McCain Doesn't Think Kerry Should Be Focusing on Climate Change
"Why should he talk about climate change when we have got 130,000 people in Syria killed?" asked Sen. John McCain.

Secretary of State John Kerry's stark comments about climate change over the weekend — he called it "perhaps the world's most fearsome weapon of mass destruction" — aren't sitting well with two high-profile Republicans and the coal industry.
"Why should he talk about climate change when we have got 130,000 people in Syria killed?" Sen. John McCain, an Arizona Republican, asked on Phoenix radio station KFYI. McCain slammed the state of negotiations over Syria, Iran's nuclear program, and the Israeli-Palestinian conflict.
"John Kerry and the president, they could be hitting the trifecta here. Gross failure on all three.

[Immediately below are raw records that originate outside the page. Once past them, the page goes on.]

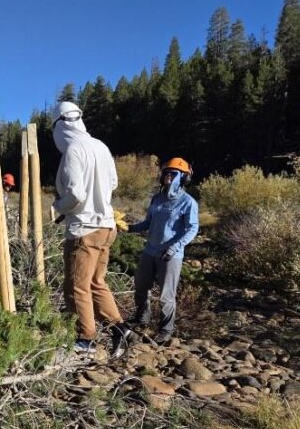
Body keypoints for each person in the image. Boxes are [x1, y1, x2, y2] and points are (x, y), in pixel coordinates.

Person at [50, 102, 132, 357]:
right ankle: (120, 329)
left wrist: (59, 206)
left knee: (77, 286)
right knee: (96, 282)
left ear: (59, 126)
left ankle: (85, 340)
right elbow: (114, 182)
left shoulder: (73, 150)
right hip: (106, 226)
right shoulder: (101, 146)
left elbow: (75, 194)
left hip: (84, 229)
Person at [126, 158, 199, 342]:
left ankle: (166, 330)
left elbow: (192, 229)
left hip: (171, 255)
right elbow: (148, 223)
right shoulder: (157, 199)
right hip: (150, 251)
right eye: (166, 173)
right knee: (141, 286)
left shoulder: (188, 202)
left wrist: (175, 247)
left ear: (183, 178)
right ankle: (142, 318)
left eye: (173, 174)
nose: (168, 177)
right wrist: (128, 228)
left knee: (166, 295)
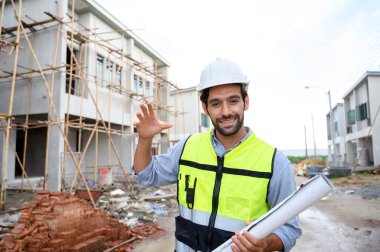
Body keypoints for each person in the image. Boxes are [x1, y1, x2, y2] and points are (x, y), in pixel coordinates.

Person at [131, 58, 302, 252]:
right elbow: (145, 175)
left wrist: (265, 244)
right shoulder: (187, 147)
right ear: (205, 108)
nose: (226, 111)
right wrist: (144, 140)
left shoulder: (274, 162)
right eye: (216, 104)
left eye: (233, 101)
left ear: (246, 102)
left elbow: (289, 229)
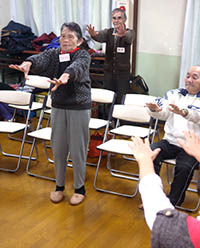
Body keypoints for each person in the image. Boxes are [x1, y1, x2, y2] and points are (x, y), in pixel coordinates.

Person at [9, 22, 92, 206]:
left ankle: (80, 188)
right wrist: (28, 63)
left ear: (78, 40)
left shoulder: (83, 55)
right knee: (59, 147)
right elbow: (41, 59)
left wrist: (66, 76)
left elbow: (77, 67)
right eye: (63, 36)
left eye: (70, 36)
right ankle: (59, 186)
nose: (66, 39)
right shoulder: (55, 54)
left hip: (79, 107)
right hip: (58, 106)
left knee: (77, 150)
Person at [145, 65, 200, 206]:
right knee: (150, 153)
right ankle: (153, 198)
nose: (189, 80)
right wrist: (155, 110)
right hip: (171, 141)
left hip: (194, 146)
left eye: (194, 77)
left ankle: (172, 203)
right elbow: (163, 111)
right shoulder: (174, 94)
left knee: (183, 167)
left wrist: (184, 112)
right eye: (187, 76)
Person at [87, 8, 135, 104]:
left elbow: (129, 38)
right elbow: (98, 36)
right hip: (109, 72)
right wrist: (93, 35)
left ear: (124, 20)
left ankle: (121, 119)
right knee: (108, 97)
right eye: (114, 18)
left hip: (123, 74)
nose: (116, 20)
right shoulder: (108, 32)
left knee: (122, 99)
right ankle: (109, 118)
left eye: (119, 18)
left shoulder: (130, 32)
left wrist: (123, 34)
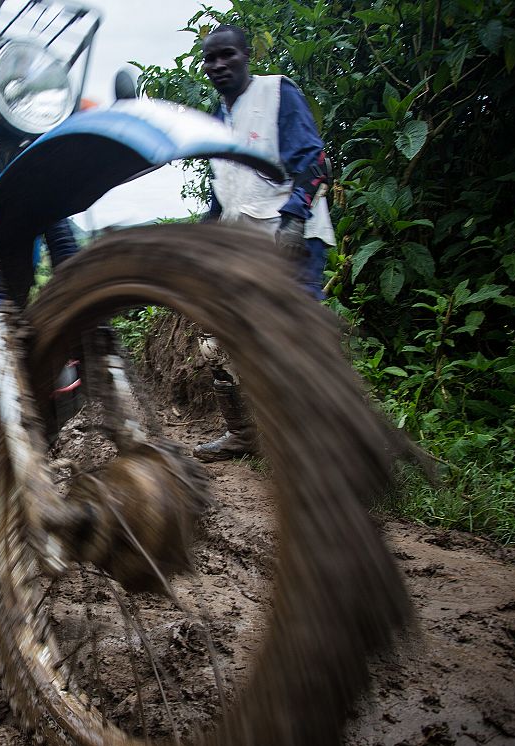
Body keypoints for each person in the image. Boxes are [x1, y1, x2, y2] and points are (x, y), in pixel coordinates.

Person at [193, 23, 335, 462]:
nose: (218, 65)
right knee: (217, 339)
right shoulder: (218, 118)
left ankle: (325, 445)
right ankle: (242, 433)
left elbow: (314, 160)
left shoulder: (277, 94)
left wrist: (293, 221)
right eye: (210, 58)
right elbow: (225, 189)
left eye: (227, 55)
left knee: (298, 340)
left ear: (246, 54)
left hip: (293, 242)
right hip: (247, 248)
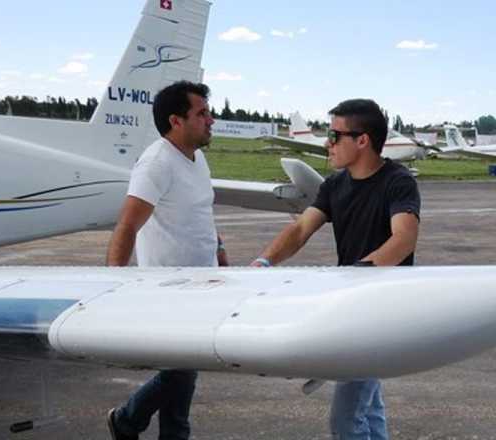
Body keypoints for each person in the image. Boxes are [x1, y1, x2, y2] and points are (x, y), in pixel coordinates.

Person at [251, 98, 421, 440]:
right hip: (352, 307)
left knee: (345, 421)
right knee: (368, 409)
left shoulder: (398, 182)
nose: (328, 143)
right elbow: (300, 229)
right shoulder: (334, 185)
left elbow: (403, 239)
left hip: (381, 310)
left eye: (334, 135)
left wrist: (358, 275)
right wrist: (264, 261)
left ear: (362, 140)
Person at [105, 80, 227, 440]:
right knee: (183, 370)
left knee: (183, 369)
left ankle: (128, 421)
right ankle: (139, 423)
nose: (211, 120)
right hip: (168, 286)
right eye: (202, 113)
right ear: (176, 121)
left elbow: (201, 211)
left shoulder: (196, 157)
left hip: (202, 281)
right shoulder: (156, 163)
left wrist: (219, 251)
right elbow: (128, 224)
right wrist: (114, 281)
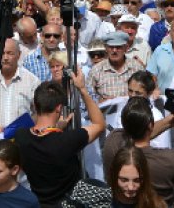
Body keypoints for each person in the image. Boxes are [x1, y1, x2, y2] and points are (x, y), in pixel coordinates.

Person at [15, 73, 106, 206]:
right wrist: (82, 89)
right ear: (58, 108)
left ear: (35, 105)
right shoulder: (67, 140)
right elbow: (99, 124)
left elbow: (41, 135)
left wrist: (57, 127)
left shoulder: (21, 137)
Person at [101, 96, 174, 207]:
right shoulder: (167, 160)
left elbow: (135, 131)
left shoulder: (112, 141)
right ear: (150, 125)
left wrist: (170, 120)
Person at [88, 31, 145, 101]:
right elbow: (88, 97)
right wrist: (99, 100)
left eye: (118, 47)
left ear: (126, 48)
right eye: (111, 47)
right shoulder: (96, 71)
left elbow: (146, 92)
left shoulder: (137, 68)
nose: (114, 50)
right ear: (106, 48)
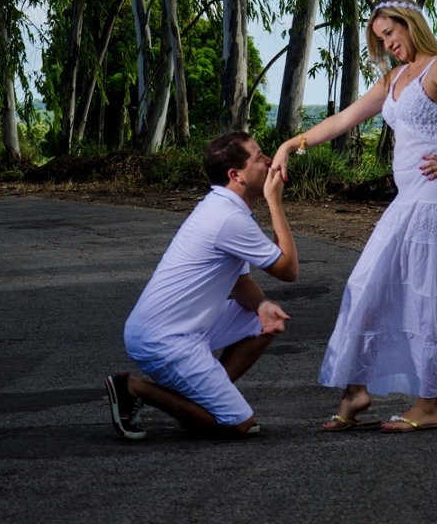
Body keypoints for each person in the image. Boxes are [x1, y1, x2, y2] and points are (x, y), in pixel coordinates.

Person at [276, 0, 437, 433]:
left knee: (429, 298)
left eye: (390, 32)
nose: (387, 42)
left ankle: (428, 405)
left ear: (409, 24)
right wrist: (291, 145)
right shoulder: (393, 78)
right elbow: (343, 119)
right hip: (407, 199)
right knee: (366, 284)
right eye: (380, 38)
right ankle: (357, 389)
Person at [105, 131, 298, 440]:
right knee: (238, 424)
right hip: (165, 339)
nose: (267, 161)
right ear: (236, 175)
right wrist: (275, 202)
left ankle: (202, 403)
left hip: (178, 327)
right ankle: (132, 388)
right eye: (258, 156)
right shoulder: (228, 218)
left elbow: (239, 281)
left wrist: (261, 305)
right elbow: (288, 270)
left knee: (261, 320)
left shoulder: (224, 208)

So he has to go over to Asia and talk about climate change and say it's the most important issue? Hello? On what planet does he reside?" McCain said Tuesday on The Mike Broomhead Show.
Kerry's speech in Indonesia followed a visit to China that produced a bilateral statement on plans to deepen the two nations' joint work on climate.
McCain coauthored cap-and-trade bills in 2003, 2005, and 2007, but later moved away from focusing on climate and voted in favor of thwarting EPA's greenhouse-gas regulations.
McCain's comments follow a series of tweets by former GOP House Speaker Newt Gingrich, who on Monday called on Kerry to resign over his climate speech in Jakarta, Indonesia.
"A delusional secretary of State is dangerous to our safety," Gingrich said on Twitter and asked, does Kerry "really believe global warming more dangerous than North Korean and Iranian nukes? More than Russian and Chinese nukes? Really?"
Here's Kerry's Feb. 16 comparison of climate change to other threats in the Jakarta speech:
"When I think about the array of global climate — of global threats — think about this: terrorism, epidemics, poverty, the proliferation of weapons of mass destruction — all challenges that know no borders — the reality is that climate change ranks right up there with every single one of them."
Following McCain and Gingrich, who back in 2008 was touting his agreement with Nancy Pelosi on the need for climate action, a coal-industry lobbying group took its own shot at Kerry on Wednesday.
"The administration's fanatical rhetoric on climate comes as no surprise; but Secretary Kerry's attempt to equate climate change and weapons of mass destruction was downright preposterous," said Laura Sheehan, a spokeswoman for the American Coalition for Clean Coal Electricity.